Voici que tu m’habitais et j’étais au dehors… Tu étais avec moi et je n’étais pas avec toi, j’étais retenu par ces choses… constate Augustin. Avec lui, mettons nos énergies à passer de l’extérieur vers l’intérieur ; aimons à dépasser la superficie des choses, des relations et des événements ; découvrons-en le sens spirituel ou surnaturel et la manière dont Dieu nous y conduit. Il ne manque pas de moyens pour nous parler ou nous faire signe mais admettons-nous que ses visites puissent nous rejoindre à tout moment ? Acceptons-nous de les percevoir ou attendre longuement de l’intérieur, dans le silence, l’oraison ou le courant de la vie ? Soyons conscients que cette perception s’éloigne de nous quand nous entrons dans la négligence ou dans les impressions, le bavardage extérieur ou intérieur, la recherche de nous-mêmes, nos goûts, notre sensibilité, nos intérêts ou volontés propres.

Puissent la fréquentation assidue de la Parole de Dieu ainsi que la garde du cœur et des pensées nous apprendre le détachement de nous mêmes, la joie du don et la disponibilité aux chemins de Dieu, tant pour nous mêmes que pour le communiquer à d’autres.
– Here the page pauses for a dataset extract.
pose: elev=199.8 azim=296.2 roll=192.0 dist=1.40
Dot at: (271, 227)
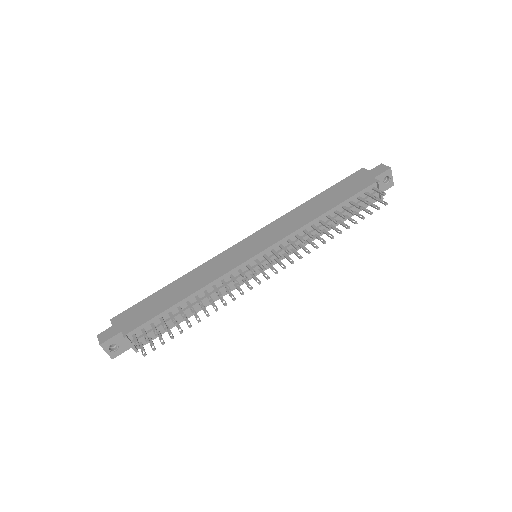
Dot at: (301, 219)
Comme M. Isabelle en avait le souci, ne risquons pas de nous bercer d’illusions. Ce qui nous frappe ou que nous ressentons en lisant l’Ecriture, dans notre prière ou dans la vie ne nous apporte pas nécessairement de véritable message intérieur ni impact durable. Ce qui fait naître à la vie de Dieu et trace les étapes d’un itinéraire spirituel ce sont les grâces reçues – s’exprimant par exemple par une Parole signifiante ou un évènement interpellant – et les décisions ou attitudes qui y répondent durablement. Elles manifestent ainsi ce qui vient de l’Esprit et s’impose au fond du cœur pour faire entrer dans les desseins de Dieu.
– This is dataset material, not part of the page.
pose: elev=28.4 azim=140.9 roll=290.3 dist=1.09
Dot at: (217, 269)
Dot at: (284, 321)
Chaque âme qui croit comme Marie conçoit et enfante le Verbe de Dieu, dit Saint Ambroise. Laissons la Vierge Marie nous être un modèle en ce temps de l’Avent. Gardant toute chose en son cœur, elle nous enseigne l’intériorité et la relecture des chemins de Dieu. Par son fiat d’acquiescement à l’étonnant dessein de Dieu, elle participe à l’engendrement de l’Emmanuel. Demandons-nous chacun : quel est le fiat que j’ai à dire aujourd’hui pour préparer la naissance de Jésus dans nos cœurs et dans notre monde ? Pour qu’il puisse donner ses fruits d’engendrement, Noël est un temps de grâce qui se prépare. Bel Avent à chacun et joyeux Noël !

Sœur Anne Huyghebaert, supérieure générale des Orantes de l’Assomption.